- _Task requirements_
Each entry needs to be given again, character for character.
|---|
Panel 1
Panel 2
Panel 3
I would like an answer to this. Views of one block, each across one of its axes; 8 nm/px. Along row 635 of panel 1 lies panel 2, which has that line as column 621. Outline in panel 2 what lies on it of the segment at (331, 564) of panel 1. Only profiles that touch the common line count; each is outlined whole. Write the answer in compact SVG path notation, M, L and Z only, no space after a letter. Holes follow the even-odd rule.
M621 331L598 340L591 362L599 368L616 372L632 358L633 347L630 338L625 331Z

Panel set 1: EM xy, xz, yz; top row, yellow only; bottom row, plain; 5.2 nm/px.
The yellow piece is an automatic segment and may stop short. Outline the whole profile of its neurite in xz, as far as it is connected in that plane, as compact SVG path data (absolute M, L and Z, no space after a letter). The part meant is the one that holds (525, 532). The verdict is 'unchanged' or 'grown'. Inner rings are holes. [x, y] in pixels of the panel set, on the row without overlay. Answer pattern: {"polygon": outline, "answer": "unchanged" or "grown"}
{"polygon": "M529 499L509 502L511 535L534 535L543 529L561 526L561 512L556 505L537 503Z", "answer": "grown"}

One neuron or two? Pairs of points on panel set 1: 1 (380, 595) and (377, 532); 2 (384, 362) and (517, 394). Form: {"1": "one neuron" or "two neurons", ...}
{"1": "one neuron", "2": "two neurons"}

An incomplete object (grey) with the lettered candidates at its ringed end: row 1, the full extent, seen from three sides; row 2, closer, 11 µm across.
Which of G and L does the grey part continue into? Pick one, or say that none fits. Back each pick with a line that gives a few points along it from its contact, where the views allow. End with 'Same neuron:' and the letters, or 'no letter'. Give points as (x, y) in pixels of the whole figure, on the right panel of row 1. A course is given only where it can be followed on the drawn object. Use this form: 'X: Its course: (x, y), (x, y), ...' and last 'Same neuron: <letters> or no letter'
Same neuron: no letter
|---|
- _Exercise result_
Panel 1
Panel 2
Panel 3
I would like an answer to this. Views of one block, each across one of its axes; 8 nm/px. Along row 635 of panel 1 lies panel 2, which has that line as column 621. Outline in panel 2 what lies on it of the segment at (331, 564) of panel 1. Only profiles that touch the common line count; each is outlined whole. Write the answer in compact SVG path notation, M, L and Z only, no space after a letter. Holes follow the even-odd rule.
M621 331L598 340L591 362L599 368L616 372L632 358L633 347L630 338L625 331Z

Panel set 1: EM xy, xz, yz; top row, yellow only; bottom row, plain; 5.2 nm/px.
The yellow piece is an automatic segment and may stop short. Outline the whole profile of its neurite in xz, as far as it is connected in that plane, as compact SVG path data (absolute M, L and Z, no space after a letter). The part meant is the one that holds (525, 532). The verdict is 'unchanged' or 'grown'. Inner rings are holes. [x, y] in pixels of the panel set, on the row without overlay. Answer pattern: {"polygon": outline, "answer": "unchanged" or "grown"}
{"polygon": "M529 499L509 502L511 535L534 535L543 529L561 526L561 512L556 505L537 503Z", "answer": "grown"}

One neuron or two? Pairs of points on panel set 1: 1 (380, 595) and (377, 532); 2 (384, 362) and (517, 394). Form: {"1": "one neuron" or "two neurons", ...}
{"1": "one neuron", "2": "two neurons"}

An incomplete object (grey) with the lettered candidates at its ringed end: row 1, the full extent, seen from three sides; row 2, closer, 11 µm across.
Which of G and L does the grey part continue into? Pick one, or say that none fits. Back each pick with a line that gives a few points along it from its contact, where the views allow. End with 'Same neuron:' and the letters, or 'no letter'. Give points as (x, y) in pixels of the whole figure, on the right panel of row 1. A course is given only where it can be followed on the drawn object. Use this form: 'X: Its course: (x, y), (x, y), ...' and last 'Same neuron: <letters> or no letter'
Same neuron: no letter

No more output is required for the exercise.